愛着。「千と千尋の神隠し」のインタヴューの中で、宮崎駿監督が言っていた、「千尋が中々かわいくなってくれなくて心配だったが、あるときから千尋がかわいいと思えてきた。それでこの映画はいけると思った」と。自分が手塩をかけて育てたプロトが、実際の技術によって「本物」に実装されていく。なんとも言えないワクワク感がある。そんなとき、その実装版プロトのアクセスログには、私のPCのIPアドレスが上位を占める。よくそんなに見るな、と言われながら、飽きもせずに見つめている。勿論ぼーっと見ている訳ではない。別の仕事をしながら、画面上にはそのサイトを表示するブラウザが必ずいて、ことある毎にクリックする。そこまで惚れ込んだら、余り失敗することはない。何度も見ているうちに、更にアイデアも湧くし、見ている分だけ、自分でテスタになっていて、バグ出しにも貢献している。しかも、画面単位のテスタではない。どう使われるかというユースケースを考えた連結テストをやっている。ついでに、そのサイトが出来上がる頃には、Phase2のアイデアが溜まっていることすらある。

圧倒的な品質で勝負するのは、何もWebの世界だけではない。スポーツの世界でも良く見られることだ。格下が格上に、キチンと勝利するには、圧倒しなければならないことが多々ある。少し上くらいで勝とうなどと思っても、格上には、それなりに有力者がついている。公正な判定を望むことは諦めよう。引き分けではチャンピョンベルトは移動しない。誰の目にも明らかな形で勝負がついたなら、誰にも文句は言われない。そうやって這い上がっていくしかないモノが沢山ある。Webもそうなのかと思う。

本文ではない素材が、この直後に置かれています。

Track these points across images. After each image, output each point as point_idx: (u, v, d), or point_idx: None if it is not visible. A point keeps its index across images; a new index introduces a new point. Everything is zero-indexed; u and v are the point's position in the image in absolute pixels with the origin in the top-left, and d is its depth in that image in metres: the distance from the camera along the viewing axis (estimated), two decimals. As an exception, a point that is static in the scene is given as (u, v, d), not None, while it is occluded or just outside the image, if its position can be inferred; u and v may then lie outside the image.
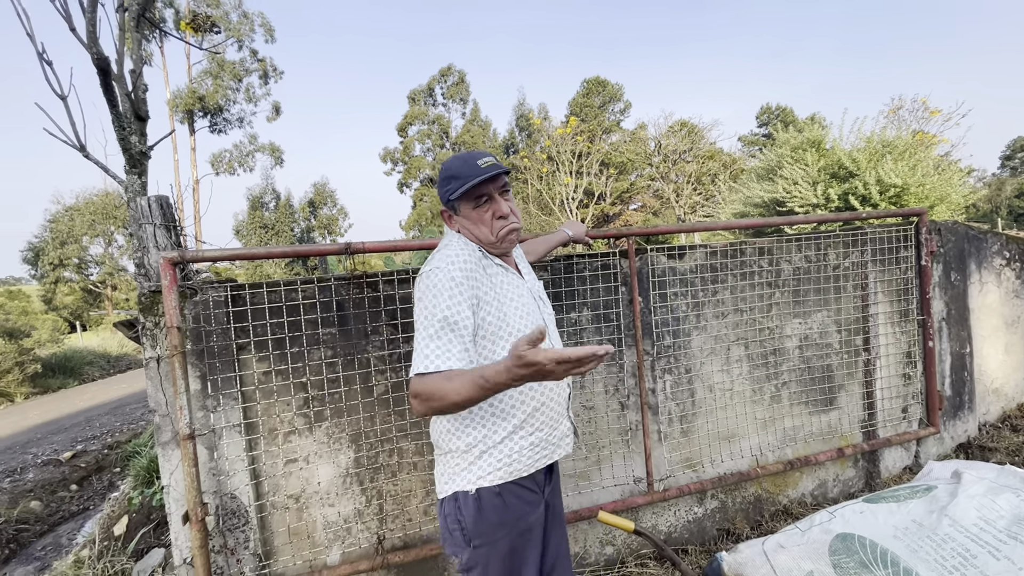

社内コンペであるなら、話はそれほど切実ではない。誰が取り仕切ろうと、経済的には、それほど大きな問題ではない。しかし、社外コンペではそうは行かない。自分達の収入に直結して来る。

そうした厳しい競争の中で、全戦全勝に近い仕事をする会社やグループもある。何が違うのか。アウトプットの出し方の方法論が確立しているのだと思う。HTMLのコーディング技術やFlashの作り方等の個々の技術ではない。提案や試作といった総合的なアウトプットを、短時間で形にするノウハウが、組織として蓄積されている。そしてその細やかさが品質に直結している。提案書1つにしても、フォーマットから押さえられている。何かをするときに、何を提出すれば効果的か等は、アイデア出しの人間は考える必要がない。決まっているのだ。ただアイデアの品質に集中でき、集中すべき状況に置かれている。

こうした環境に慣れない者には、窮屈に感じられるかもしれないが、たぶん逆である。情報は、コンテンツ(中身)とフォーマット(見栄え)に分離することで、より高い汎用性を得られる。提案もアイデアと形式とに分離することで、より高い品質を生み出す循環型の環境を作り出せる。

2003年、一部の技術を除いて、Webサイトの構築はかなりコナレて来ていると言えるだろう。そんな中で勝ち残っていくためには、システマティックなワークフローの確立が急務だと思う。Ridualはその駒として生き残れるだろうか。